> _Directions for this task_
Take every line of the material below that includes the string "Femininos" and copy it out.

========

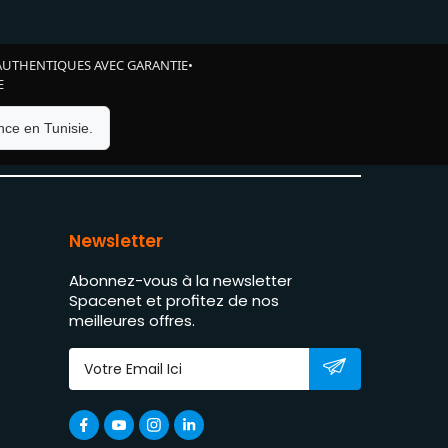
AUTHENTIQUES AVEC GARANTIE
•
E
ce en Tunisie.
Newsletter
Abonnez-vous à la newsletter
Spacenet et profitez de nos
meilleures offres.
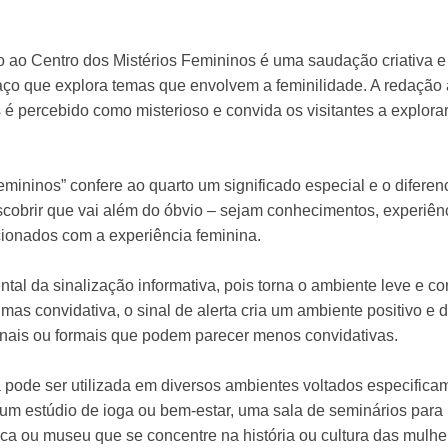
 ao Centro dos Mistérios Femininos é uma saudação criativa 
ço que explora temas que envolvem a feminilidade. A redação 
 é percebido como misterioso e convida os visitantes a explor
Femininos” confere ao quarto um significado especial e o difere
scobrir que vai além do óbvio – sejam conhecimentos, experiên
cionados com a experiência feminina.
l da sinalização informativa, pois torna o ambiente leve e conv
mas convidativa, o sinal de alerta cria um ambiente positivo e 
nais ou formais que podem parecer menos convidativas.
va pode ser utilizada em diversos ambientes voltados especific
 um estúdio de ioga ou bem-estar, uma sala de seminários par
eca ou museu que se concentre na história ou cultura das mulh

========

> _Solution for this problem_
 ao Centro dos Mistérios Femininos é uma saudação criativa 
Femininos” confere ao quarto um significado especial e o difere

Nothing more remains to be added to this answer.